I love this question. I really do. I'm a huge fan of making the world (or you can call it the setting if you feel like it) a genuine character in the story. It's why I absolutely adore the Starman series by James Robinson, and it's also why my favorite Batman stories are not the ones actually about Batman himself, but instead the ones about Gotham City and its inhabitants and how Gotham shapes who its people (good and evil and otherwise) are.
So, to apply all that to pulps (which both of those series have a lot in common with, to be fair), I think the world should help shape the character of the, well, character. I feel that if a character (main or secondary or even foil) could be moved from setting to setting without that fundamentally changing who that character is, then that's a failure of the writer to make the setting crucial to the story and to make the character unique to the setting. In that sense, neither is important.

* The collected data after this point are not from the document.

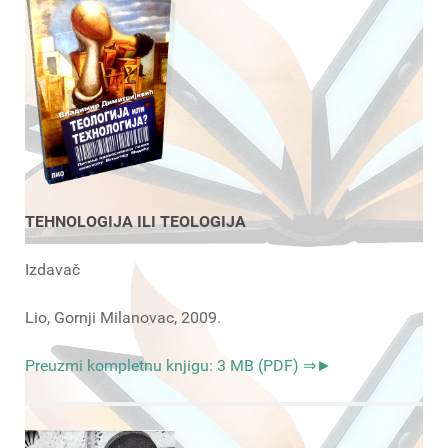
TEHNOLOGIJA ILI TEOLOGIJA
Izdavač
Lio, Gornji Milanovac, 2009.
Preuzmi kompletnu knjigu: 3 MB (PDF) ⇒►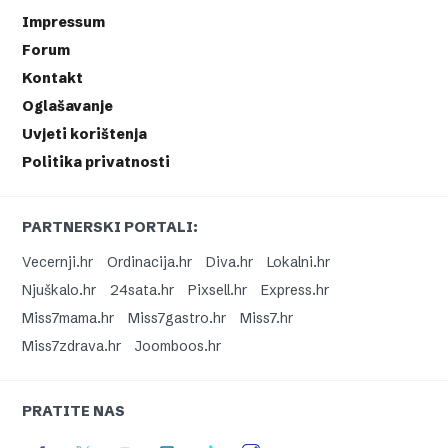
Impressum
Forum
Kontakt
Oglašavanje
Uvjeti korištenja
Politika privatnosti
PARTNERSKI PORTALI:
Vecernji.hr
Ordinacija.hr
Diva.hr
Lokalni.hr
Njuškalo.hr
24sata.hr
Pixsell.hr
Express.hr
Miss7mama.hr
Miss7gastro.hr
Miss7.hr
Miss7zdrava.hr
Joomboos.hr
PRATITE NAS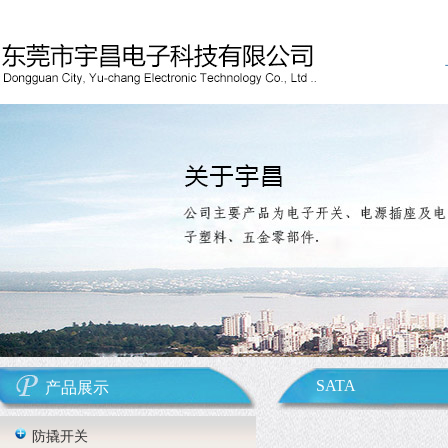
SATA
产品展示
防撬开关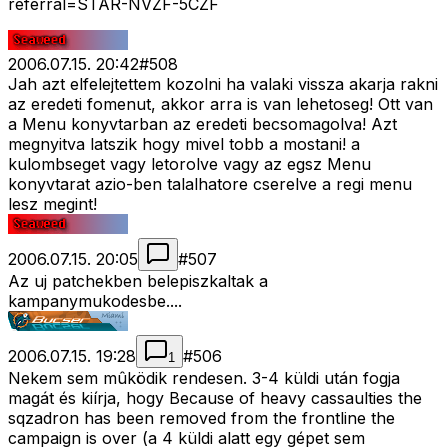
referral=STAR-NVZF-5CZF
2006.07.15. 20:42
#
508
Jah azt elfelejtettem kozolni ha valaki vissza akarja rakni
az eredeti fomenut, akkor arra is van lehetoseg! Ott van
a Menu konyvtarban az eredeti becsomagolva! Azt
megnyitva latszik hogy mivel tobb a mostani! a
kulombseget vagy letorolve vagy az egsz Menu
konyvtarat azio-ben talalhatore cserelve a regi menu
lesz megint!
2006.07.15. 20:05
#
507
Az uj patchekben belepiszkaltak a
kampanymukodesbe....
2006.07.15. 19:28
#
506
1
Nekem sem mûködik rendesen. 3-4 küldi után fogja
magát és kiírja, hogy Because of heavy cassaulties the
sqzadron has been removed from the frontline the
campaign is over (a 4 küldi alatt egy gépet sem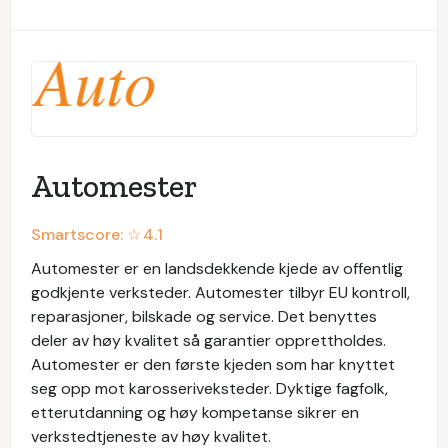
Automester
Smartscore: ☆
4.1
Automester er en landsdekkende kjede av offentlig
godkjente verksteder. Automester tilbyr EU kontroll,
reparasjoner, bilskade og service. Det benyttes
deler av høy kvalitet så garantier opprettholdes.
Automester er den første kjeden som har knyttet
seg opp mot karosseriveksteder. Dyktige fagfolk,
etterutdanning og høy kompetanse sikrer en
verkstedtjeneste av høy kvalitet.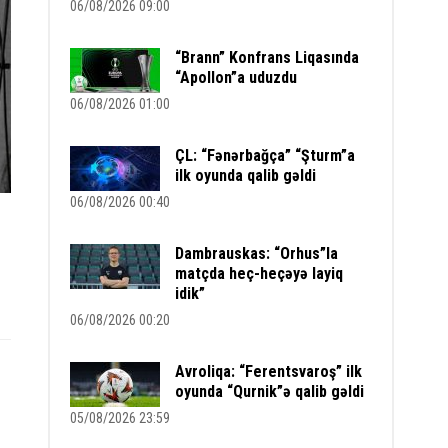
06/08/2026 09:00
“Brann” Konfrans Liqasında
“Apollon”a uduzdu
06/08/2026 01:00
ÇL: “Fənərbağça” “Şturm”a
ilk oyunda qalib gəldi
06/08/2026 00:40
Dambrauskas: “Orhus”la
matçda heç-heçəyə layiq
idik”
06/08/2026 00:20
Avroliqa: “Ferentsvaroş” ilk
oyunda “Qurnik”ə qalib gəldi
05/08/2026 23:59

A case in point... When you take a character like Rick Ruby out of New York, it should affect him some way. A story with Rick Ruby in Chicago or L.A. would change the way he works, would throw him off his game, would cause him to think differently, cause him to be a different (in effect) Rick Ruby than he usually is. And it is the writer's job to make that visible to the reader.
I think this is a point where a lot of the more poorly written pulps of the classic era and today's New Pulp era break down and become what some refer to as "mere" pulp. I think there's a wealth of writers both classic and new who are able to take the world-building aspect of writer literature (but not with a snotty capital 'L') and apply it to pulp fiction in a way that raises the standard from "mere" pulp to the best pulp.